━━━━━ TASK INPUT
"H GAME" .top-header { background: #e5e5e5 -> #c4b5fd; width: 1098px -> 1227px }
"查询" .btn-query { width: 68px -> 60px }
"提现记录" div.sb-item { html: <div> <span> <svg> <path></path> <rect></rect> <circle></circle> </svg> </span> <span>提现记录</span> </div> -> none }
━━━━━━━━━━
━━━━━ TASK INPUT
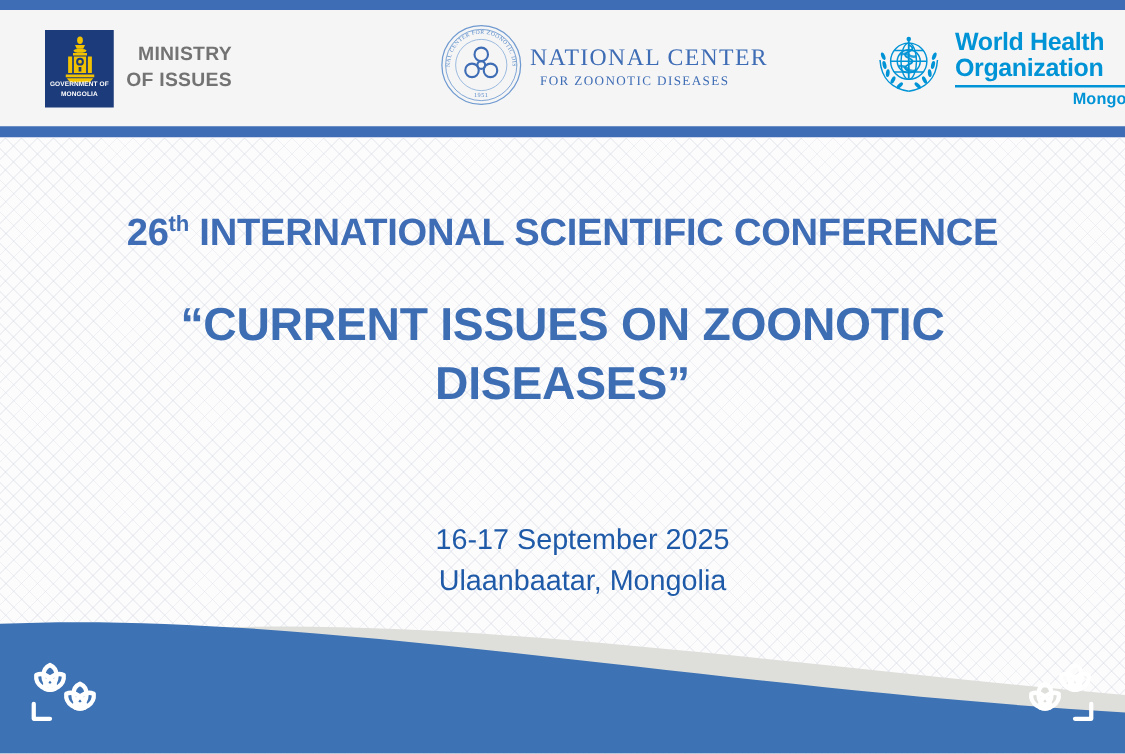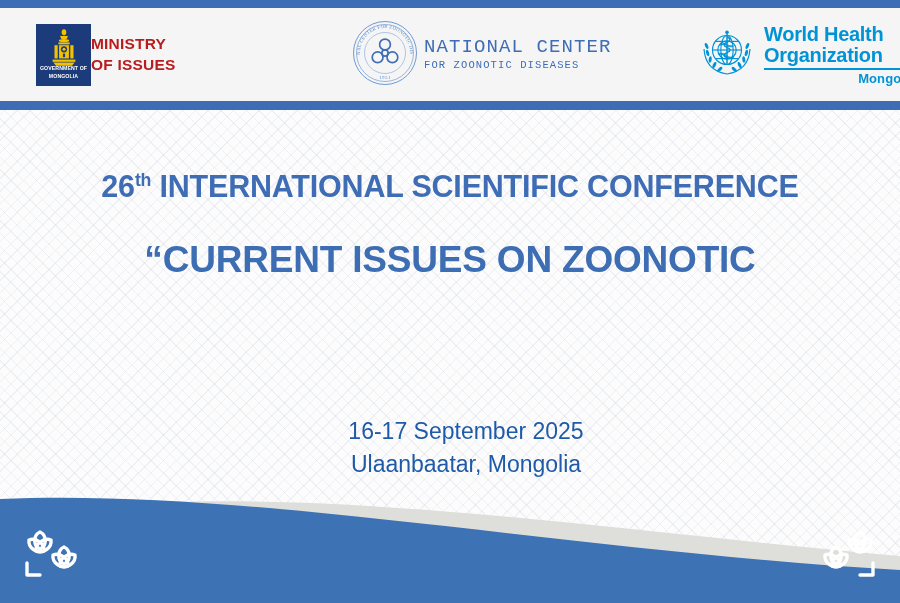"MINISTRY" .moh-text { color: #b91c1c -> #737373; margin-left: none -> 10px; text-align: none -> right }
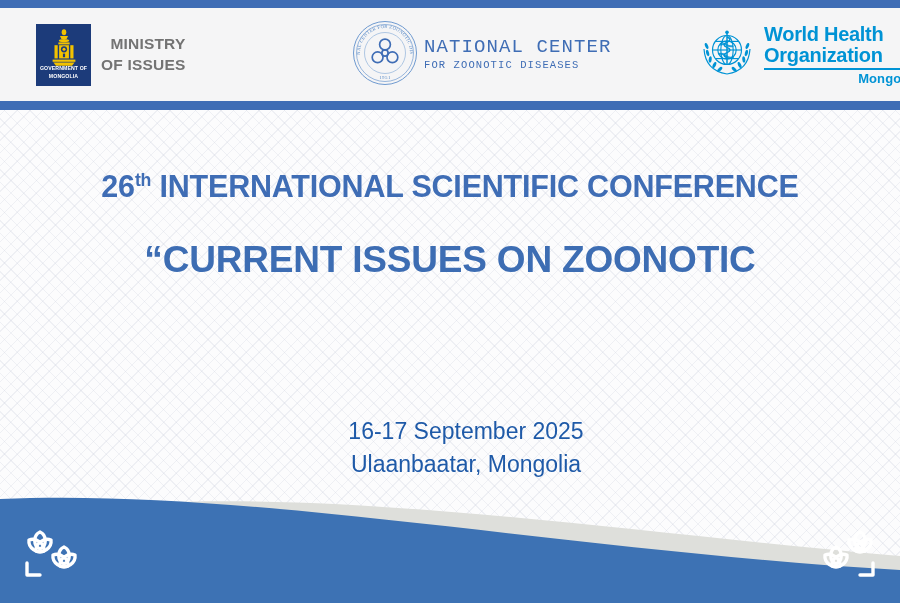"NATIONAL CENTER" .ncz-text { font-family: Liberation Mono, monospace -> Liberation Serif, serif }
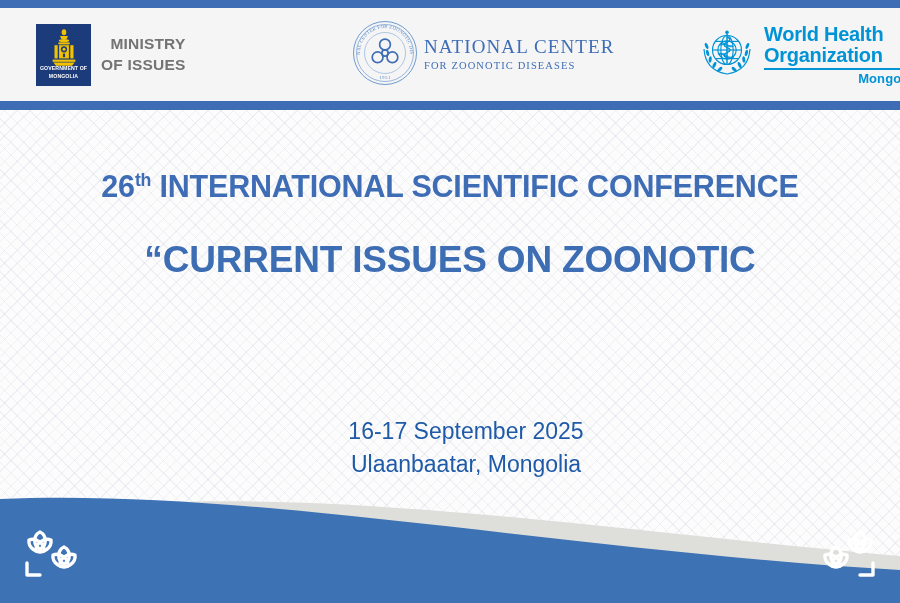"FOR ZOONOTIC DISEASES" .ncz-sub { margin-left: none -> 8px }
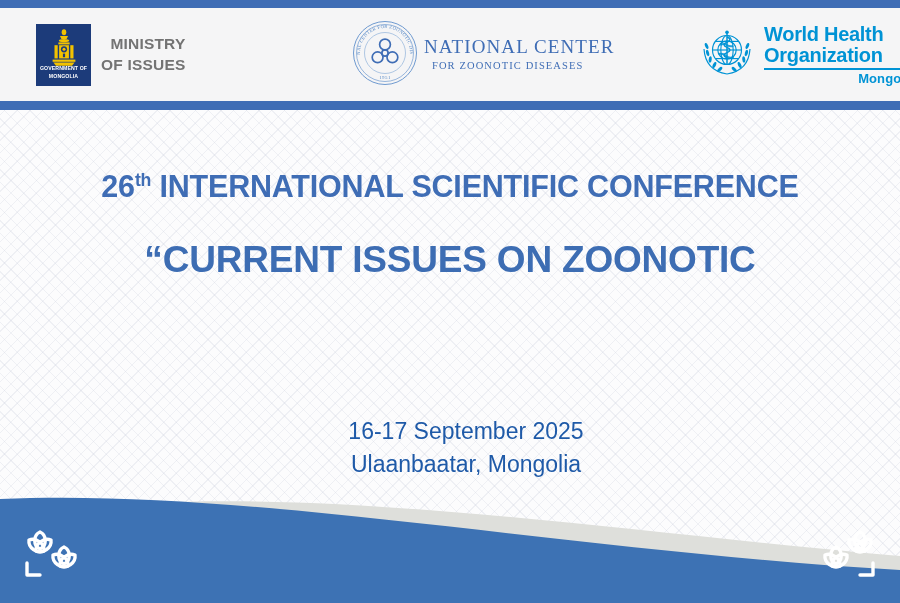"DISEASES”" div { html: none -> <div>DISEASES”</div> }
━━━━━━━━━━
━━━━━ TASK INPUT
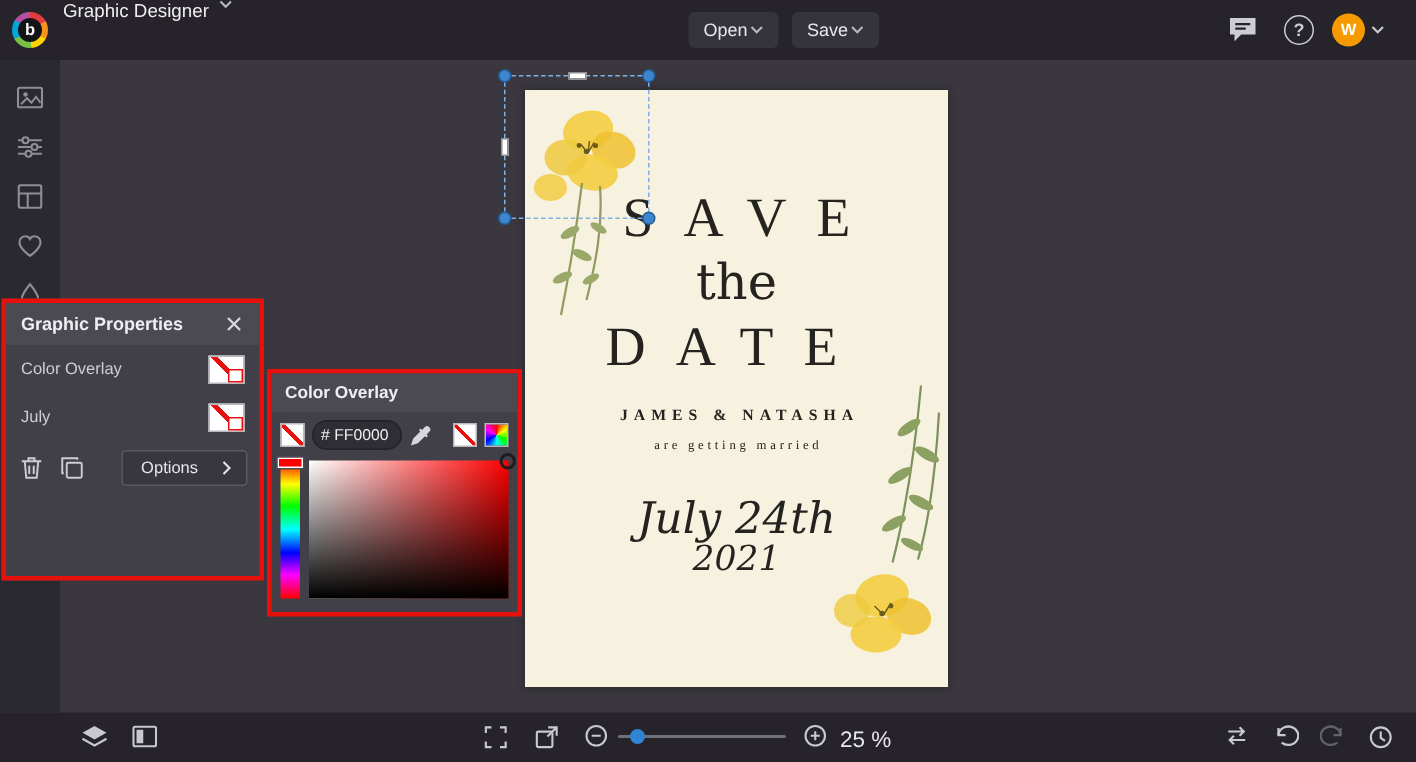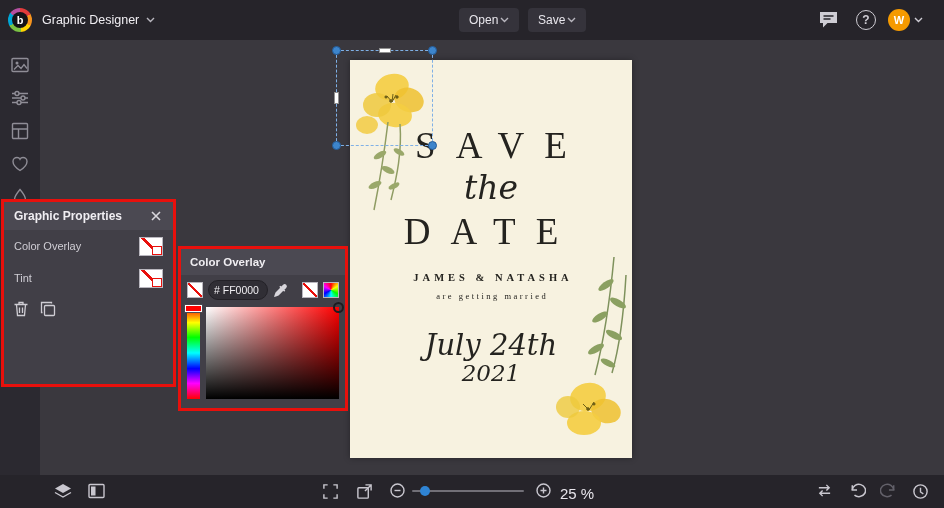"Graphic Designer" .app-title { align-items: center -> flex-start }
━━━━━━━━━━
*TASK BRIEF*
All that is wanted is an exact copy of the lines above from the one with "background: #e5e5e5 ->" through the one with "html: <div> <span>", with both ends included.

*OUTPUT OF THE TASK*
"H GAME" .top-header { background: #e5e5e5 -> #c4b5fd; width: 1098px -> 1227px }
"查询" .btn-query { width: 68px -> 60px }
"提现记录" div.sb-item { html: <div> <span> <svg> <path></path> <rect></rect> <circle></circle> </svg> </span> <span>提现记录</span> </div> -> none }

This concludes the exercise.